* Excerpt:

------------

Albania exists. Not for long. Italy would eat it in 1939 so Mussolini can say he's a mighty conqueror and use it as a launchpad to invade Greece, and fail. Hitler has to bail him out, and the hard fighting in Greece against the highly motivated Hellenes would delay the invasion of the Soviet Union, perhaps dooming the whole operation and saving the world. At least, that's what the Greeks say. Churchill said that "Greeks don't fight like heroes, heroes fight like Greeks," and he's probably right; Greek troops at one point destroyed an entire elite Italian Alpini division. Not defeated, not pushed back, destroyed. But of course, elite in the Italian context might just mean a division where everyone is equipped with shoes. Italian divisions on average were smaller than their German counterparts and had 10% of the firepower, and even then their industry consistently failed to keep pace with war needs. But that's for another blog post/rant.

Greece exists. They got some land back, if you look back to the early 1800's when they didn't even exist, or in 1910 when they hardly owned half the peninsula. Then Mussolini and Hitler make Greece stop existing along with Yugoslavia in 1941. And one of the biggest airborne attacks of the war occurs in Greece when Hitler attacks Crete in Operation Mercurcy using 20,000 Fallschirmjager. Unfortunately for paratrooper fans, pretty much every airborne attack of notable size in WWII is too costly to be encouraging. That's why we use helicopters now, for the most part.

Romania is looking a lot bigger! They got a ton of land after they were squashed in WWI because hey, we figured they should get credit for trying. A lot of this land came from Trianon, so Hitler had to work hard to get them and the Hungarians to play well during the war. Romania also has a ton of oil, something that Hitler really appreciated. A lot of complicated politics happened before and during WWII which caused Romania to cast their lot with the Axis, primarily to get back Bessarabia from the Soviets (which they had bullied Romania into surrendering to them). In a terrible and shallow summary, a guy named Ion Antonescu was part of the Romanian cabinet but came into conflict with King Carol II. He survived that affair, had his own "legionary" faction allied with the Iron Guard, slithered his way to becoming general head of government, crushed the Iron Guard, shoved out Carol II and let in Mihai, and became pals with Hitler. Then he killed almost half a million innocents a la the Holocaust. Fortunately for Romania, the Soviets were about to bust into the country in 1944, and a coup led by the outrageously handsome Mihai and many of Antonescu's opponents caused Romania to turn to the Allies (or Comintern, really).


In studying history I have developed little crushes and man-crushes on attractive or daring figures. I present Mihai, the man who trumps all.

------------

* Problem 1:
In the records, change "left wrist" to "left hand" in the part that opens with the line containing "right hip: (142, 667, -2)" and closes with the line containing "right elbow: (244, 347, -25)", leaving everything else the same. Return only that part.

------------

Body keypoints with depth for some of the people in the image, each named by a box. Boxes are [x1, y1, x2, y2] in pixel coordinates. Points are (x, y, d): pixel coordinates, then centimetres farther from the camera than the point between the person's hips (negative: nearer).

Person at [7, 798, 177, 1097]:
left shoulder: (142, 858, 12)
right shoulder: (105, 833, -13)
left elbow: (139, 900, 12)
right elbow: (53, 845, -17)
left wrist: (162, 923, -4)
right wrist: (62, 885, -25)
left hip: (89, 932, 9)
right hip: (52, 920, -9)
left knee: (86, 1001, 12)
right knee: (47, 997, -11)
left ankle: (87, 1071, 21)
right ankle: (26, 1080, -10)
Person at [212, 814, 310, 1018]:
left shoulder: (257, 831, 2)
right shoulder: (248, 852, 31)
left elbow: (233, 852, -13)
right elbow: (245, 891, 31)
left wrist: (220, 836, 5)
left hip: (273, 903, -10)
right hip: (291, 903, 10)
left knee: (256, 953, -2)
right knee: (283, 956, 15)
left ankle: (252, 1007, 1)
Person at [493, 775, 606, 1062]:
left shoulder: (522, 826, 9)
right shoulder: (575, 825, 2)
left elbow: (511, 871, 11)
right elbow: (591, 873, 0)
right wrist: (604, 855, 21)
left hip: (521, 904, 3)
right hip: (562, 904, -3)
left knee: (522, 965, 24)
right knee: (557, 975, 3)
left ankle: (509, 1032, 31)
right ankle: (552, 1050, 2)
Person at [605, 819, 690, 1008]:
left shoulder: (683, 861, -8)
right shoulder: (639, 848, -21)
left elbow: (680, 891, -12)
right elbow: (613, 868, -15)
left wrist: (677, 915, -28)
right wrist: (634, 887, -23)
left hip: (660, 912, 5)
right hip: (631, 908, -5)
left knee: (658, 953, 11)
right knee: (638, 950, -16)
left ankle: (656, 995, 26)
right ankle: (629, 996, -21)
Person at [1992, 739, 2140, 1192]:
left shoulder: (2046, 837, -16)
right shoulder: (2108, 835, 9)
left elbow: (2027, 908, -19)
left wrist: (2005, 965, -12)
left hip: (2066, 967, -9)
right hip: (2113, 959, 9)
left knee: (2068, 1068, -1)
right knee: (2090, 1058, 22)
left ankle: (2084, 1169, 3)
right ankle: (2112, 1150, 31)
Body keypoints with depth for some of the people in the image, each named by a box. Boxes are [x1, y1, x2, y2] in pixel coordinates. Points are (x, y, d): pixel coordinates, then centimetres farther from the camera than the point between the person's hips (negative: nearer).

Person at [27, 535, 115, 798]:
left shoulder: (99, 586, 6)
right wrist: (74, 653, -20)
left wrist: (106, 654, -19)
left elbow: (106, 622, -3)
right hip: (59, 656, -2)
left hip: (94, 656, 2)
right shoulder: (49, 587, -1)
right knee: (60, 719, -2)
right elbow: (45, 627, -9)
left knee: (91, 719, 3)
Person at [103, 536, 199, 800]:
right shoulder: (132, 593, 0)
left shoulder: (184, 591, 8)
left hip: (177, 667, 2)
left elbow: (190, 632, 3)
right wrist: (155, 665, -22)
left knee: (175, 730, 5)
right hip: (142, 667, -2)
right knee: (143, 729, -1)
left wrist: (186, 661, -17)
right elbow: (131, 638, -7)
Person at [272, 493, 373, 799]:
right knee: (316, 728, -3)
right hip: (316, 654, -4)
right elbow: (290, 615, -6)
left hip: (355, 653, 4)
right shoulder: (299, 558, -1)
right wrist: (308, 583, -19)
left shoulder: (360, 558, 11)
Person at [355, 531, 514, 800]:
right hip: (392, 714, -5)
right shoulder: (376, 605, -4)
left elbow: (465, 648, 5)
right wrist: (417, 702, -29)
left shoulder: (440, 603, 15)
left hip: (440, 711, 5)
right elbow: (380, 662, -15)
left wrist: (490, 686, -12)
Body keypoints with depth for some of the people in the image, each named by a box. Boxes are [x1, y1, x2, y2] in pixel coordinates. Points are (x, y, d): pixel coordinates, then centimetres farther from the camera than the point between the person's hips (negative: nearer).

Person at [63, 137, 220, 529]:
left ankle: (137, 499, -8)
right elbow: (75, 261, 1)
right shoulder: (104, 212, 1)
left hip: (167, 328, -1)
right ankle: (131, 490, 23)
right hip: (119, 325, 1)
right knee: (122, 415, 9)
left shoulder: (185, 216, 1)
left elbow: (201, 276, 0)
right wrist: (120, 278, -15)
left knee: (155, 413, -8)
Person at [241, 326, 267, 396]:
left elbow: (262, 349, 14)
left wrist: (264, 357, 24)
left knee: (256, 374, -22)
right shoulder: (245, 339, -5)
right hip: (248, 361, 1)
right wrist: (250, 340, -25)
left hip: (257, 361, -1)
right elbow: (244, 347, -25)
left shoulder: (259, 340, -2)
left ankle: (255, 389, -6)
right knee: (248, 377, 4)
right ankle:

------------

* Problem 2:
Go on with the blog post about Albania, Greece and Romania around World War II from the point where it stops.

* Task response 1:
right hip: (142, 667, -2)
right knee: (143, 729, -1)
left hand: (186, 661, -17)
right elbow: (131, 638, -7)
Person at [272, 493, 373, 799]:
right knee: (316, 728, -3)
right hip: (316, 654, -4)
right elbow: (290, 615, -6)
left hip: (355, 653, 4)
right shoulder: (299, 558, -1)
right wrist: (308, 583, -19)
left shoulder: (360, 558, 11)
Person at [355, 531, 514, 800]:
right hip: (392, 714, -5)
right shoulder: (376, 605, -4)
left elbow: (465, 648, 5)
right wrist: (417, 702, -29)
left shoulder: (440, 603, 15)
left hip: (440, 711, 5)
right elbow: (380, 662, -15)
left hand: (490, 686, -12)
Body keypoints with depth for some of the people in the image, each named by a box. Boxes are [x1, y1, x2, y2] in pixel coordinates. Points are (x, y, d): pixel coordinates, then centimetres farther from the camera than the point between the person's hips (negative: nearer).

Person at [63, 137, 220, 529]:
left ankle: (137, 499, -8)
right elbow: (75, 261, 1)
right shoulder: (104, 212, 1)
left hip: (167, 328, -1)
right ankle: (131, 490, 23)
right hip: (119, 325, 1)
right knee: (122, 415, 9)
left shoulder: (185, 216, 1)
left elbow: (201, 276, 0)
right wrist: (120, 278, -15)
left knee: (155, 413, -8)
Person at [241, 326, 267, 396]:
left elbow: (262, 349, 14)
left hand: (264, 357, 24)
left knee: (256, 374, -22)
right shoulder: (245, 339, -5)
right hip: (248, 361, 1)
right wrist: (250, 340, -25)
left hip: (257, 361, -1)
right elbow: (244, 347, -25)

* Task response 2:
On to the Soviet Union. Now, Russia actually lost WWI even though "we" won. In 1918, Russia called it quits with the Treaty of Brest-Litovsk / Brzsec-Litewski if you're Polish. Nicholas II was losing ground constantly and the whole country was at its breaking point. During the Russian Revolution in 1917 (which was actually two revolutions), Nicholas II abdicated and the Tsarist government collapsed, as did the subsequent attempt at a provisional republican government in the October Revolution. Germany hardly had an army to fight at this point and the desperate Bolshevik (communist) leaders in 1918 signed the Treaty of Brest-Litovsk / Brzsec-Litewski if you're Polish. This gave up a buttload of land to Germany and Austria (which was anyhow useless and ungovernable given the enormous pounding that Italy, France, the UK, the Balkans, and the USA were giving to the Central Powers). This land included the rest of Poland and the Baltic States (Latvia, Lithuania, and Estonia) among others. After WWI ended, the Austrian land (Ukraine) went back to Russia, the Polish lands united and became Poland, Finland became independent, and the Baltic States became independent.

From 1917 to 1923, the Russian Civil War raged. The Russian Soviet Federative Socialist Republic (Russian SFSR) with a few allied armies (most of which turned on them) as the "Reds" fought the "Whites" or the White Movement, which was a collection of different allied Tsarist-era armies under independent generals who did not work well together, leading to their failure. This was despite intervention from tons of successful or unsuccessful independence movements, the UK, Japan, US and the rest of the Entente (there's a neat photo of US troops marching in Vladivostok, so yes we have invaded Russia) and some German factions like the Landeswehr, the ethnic German nobility of the Baltic States and their troops. The Reds tried and failed to invade Poland to keep her in their new union, but would try again and succeed in the coming decades. Finland would also break free and endure its own civil war between Whites and Reds, with the Whites coming out on top. Lots of little factions on their own or helping either or one side or alternate sides also popped up, and among all these myriad stories (I love studying this era), one tale is a favorite of mine, which we shall digress into for a moment.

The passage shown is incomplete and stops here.